The search for a centralized and comprehensive vision of an enterprise’s data will lead Information Systems to a new revolution.
The concept of a Data Warehouse
By the end of the 90s, Business Intelligence was in full swing. For analytical purposes and with the goal of responding to all strategic questions, the concept of a data warehouse appeared.
To make this, we will recover the data from mainframes or relational databases and transfer them to an ETL (Extract Transform Loader). Projected in a so-called pivot format, analysts and decision-makers can access data collected and formatted to answer pre-established questions and specific cases of reflection. From the question, we get a data model!

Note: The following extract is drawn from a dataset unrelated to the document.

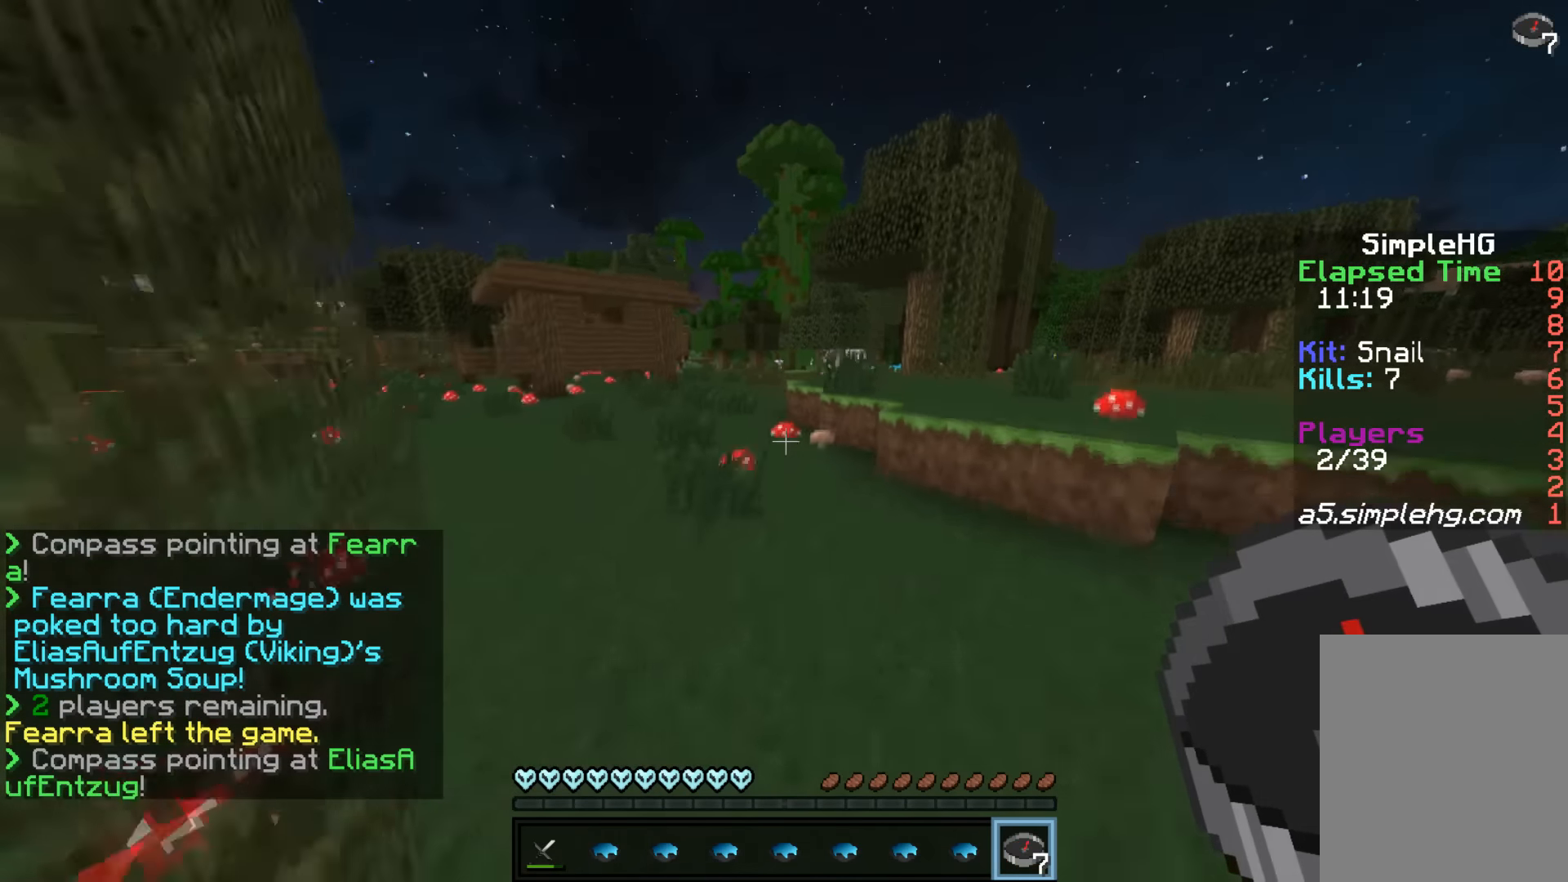
{"keys": ["w"], "mouse": [], "events": [[233, "d", "up"]]}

This revolution always comes with some problems…Using ETL tools has a certain cost, not to mention the hardware that comes with it. The elapsed time between the formalization of the need and the receipt of the report is time-consuming. It’s a revolution that is costly for perfectible efficiency.
The new revolution of a data lake…
The arrival of data lakes reverses the previous reasoning. A data lake enables organizations to centralize all useful data storages, regardless of their source or format, for a very low cost. . We stock an enterprise’s data without presuming their usage in the treatment of a future use case. It is only according to a specific use where we will select these raw data and transform them into strategic information.
We are moving from an “a priori” to an “a posteriori” logic. This revolution of a data lake focuses on new skills and knowledge: data scientists and data engineers are capable of launching the treatment of data, producing results much faster than the time spent using data warehouses.
Another advantage of this Promised Land is its’ price. Often offered in an open-source way, data lakes are cheap, including the hardware that comes with them. We often speak of community hardware.
… or rather a data swamp
Certain advantages are present with the data lake revolution but come along with new challenges. The expertise needed to instantiate and to maintain these data lakes are rare and thus, are costly for enterprises. Additionally, pouring data in a data lake day after day without efficient management or organization brings on the serious risk of rendering the infrastructure unusable. Data are then inevitably lost in the mass.
This data management is accompanied by new issues related to data regulation (GDPR, Cnil, etc.) and data security: already existing topics in the data warehouse world. Finding the right data for the right use is not yet an easy thing to do.
The settlement: constructing Data Governance
The internet giants understood that centralizing these data is the first step, however insufficient. The last brick necessary to go towards a “data-driven” approach is to construct data governance. Innovating through data requires greater knowledge of these data. Where are my data stored? Who uses them? With which goal in mind? How are they being used?
To help data professionals chart and visualize the data life cycle, new tools have appeared: we call them, “Data Catalogs.” Located above data infrastructures, they allow you to create a searchable metadata directory. They make it possible to acquire a business vision and data techniques by centralizing all collected information. In the same way that Google doesn’t store web pages but rather, their metadata to reference them, companies must also store their data’s metadata in order to facilitate the exploitation of and discovery of them. Gartner confirms this in their study, “Data Catalog is the New Black”: if your data lake’s data is without metadata management and governance, it will be considered inefficient.
Thanks to these new tools, data becomes an asset for all employees. The easy-to-use interface doesn’t require technical skills, becoming a simple way to know, organize, and manage these data. The data catalog becomes the reference collaborative tool in the enterprise.
Acquiring an all-round view of these data and to start data governance to drive ideations thus becomes possible.